A primary school teacher has been awarded more than £150,000 in damages after a student attacked her for asking him to get on with his work.
The six-figure payout was amongst cases in which education workers were awarded settlements for damages and discrimination suffered in schools.
Overall, the NASUWT teaching union obtained more than £11.7 million for its members across the United Kingdom over the past 12 months, and the latest compensation figures show that in one case, a couple was awarded approximately £50,000 after they were fired by an independent school in London when one of them fell sick and was temporarily unable to work.
The figures were released ahead of the NASUWT’s yearly conference on Friday, which will be held virtually this year due to the coronavirus pandemic.
A teacher in a primary school in Cheshire secured just over £155,000 after she sustained severe injuries to her hand and wrist after being attacked by a student, simply because she asked a student, who was misbehaving, to get on with his work.
When she turned her back, he sprang up and grabbed her neck and then her right hand, twisted her wrist and then dug his finger into her arm.
The attack left her with ligament damage to her wrist, hand and fingers.
The NASUWT also secured more than £48,000 for a couple from Dyfed, Wales, who were dismissed from their positions at an independent secondary school in west London after one of them became unwell.
The pair were never presented with a formal contract of employment by the school, but they were employed on an ongoing basis as timetabled teachers.
In August 2018, they advised the employer that due to one half of the pair being unwell, she would be unable to return to work from the start of term but she would do so as soon as she recovered.
Her partner also advised the employer he would have to stay at home in Wales to look after her. The school then refused to employ them any further.
The NASUWT brought claims of unfair and wrongful dismissal on their behalf and they were awarded £28,935.99 and £19,220,20 each in 2020.
In another case, £60,000 was obtained for a deputy headteacher in the North West of England who was sacked after growing concerns about her school, including bullying and intimidation of staff and child protection concerns.
The union successfully lodged claims for unfair and wrongful removal, as well as maintaining the dismissal was automatically unfair due to whistleblowing.
The principal thing here that astounds me is that this child dared to attack his teacher and that pupils believe they have the license to attack their teachers, and really, how did it get to this? And it makes me question who raised the people that raised today’s generation.
When I was a girl, you only talked to a teacher to answer a question, and you’d daren’t even look them in the eye, and if you’d been in any trouble at school involving a smack or the cane, my parents would have given me worse back at home – the threat was enough, we just didn’t misbehave.
Numerous schools now turn a blind eye to the bullying of children and teacher abuse, and this needs to change.
Schools were once an establishment of learning, teaching, and encouraging children to be better human beings, but now teachers just teach and don’t believe that they are there to babysit or bring up your children, and this is where it’s all gone wrong.
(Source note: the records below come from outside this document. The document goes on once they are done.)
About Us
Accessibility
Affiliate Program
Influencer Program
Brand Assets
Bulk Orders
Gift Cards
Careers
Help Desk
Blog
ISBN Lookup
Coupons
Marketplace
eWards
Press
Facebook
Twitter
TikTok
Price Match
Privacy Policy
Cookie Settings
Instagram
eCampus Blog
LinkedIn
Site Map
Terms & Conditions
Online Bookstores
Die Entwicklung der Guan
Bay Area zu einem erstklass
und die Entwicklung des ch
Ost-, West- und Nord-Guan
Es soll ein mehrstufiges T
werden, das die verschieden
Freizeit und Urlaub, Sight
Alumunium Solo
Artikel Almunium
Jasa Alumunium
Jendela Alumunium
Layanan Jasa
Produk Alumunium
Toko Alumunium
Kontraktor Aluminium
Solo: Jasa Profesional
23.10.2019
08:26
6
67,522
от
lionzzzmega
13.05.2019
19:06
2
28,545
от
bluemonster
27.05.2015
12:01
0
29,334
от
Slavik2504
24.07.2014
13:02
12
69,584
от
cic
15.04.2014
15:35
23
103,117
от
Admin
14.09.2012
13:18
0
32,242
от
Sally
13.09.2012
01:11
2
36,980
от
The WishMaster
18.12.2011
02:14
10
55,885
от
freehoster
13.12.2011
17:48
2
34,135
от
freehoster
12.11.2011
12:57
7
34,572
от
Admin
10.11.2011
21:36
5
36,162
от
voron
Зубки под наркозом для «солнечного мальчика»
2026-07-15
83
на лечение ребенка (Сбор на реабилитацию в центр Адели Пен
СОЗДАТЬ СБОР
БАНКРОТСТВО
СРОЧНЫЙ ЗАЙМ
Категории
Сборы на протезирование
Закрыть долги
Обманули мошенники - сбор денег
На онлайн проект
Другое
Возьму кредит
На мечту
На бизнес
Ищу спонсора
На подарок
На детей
And now some teachers, particularly in the US are being asked if they’ll wear a stab vest, as children are being identified as dangerous, and they’re using pencils, pens, or anything that comes to hand, and they’re only six years old.
No discipline equals no respect, and teachers should be allowed to discipline children that have no respect, and that respect should be developed at school as well as at home.
Now we have the softer education and the worst education and attitude in this system – the cane, detention, expelling and discipline. It was all taken away and everything just got worse, with pupils thinking that they can do as they want, and it’s time to bring back discipline in schools, or do people think that this is wrong?
But this is what happens when our nation’s become a soft touch, and it’s the school’s responsibility to provide a safe place, not just for the children, but for the people that work there as well, because this is what you get when you remove the ability to discipline a child.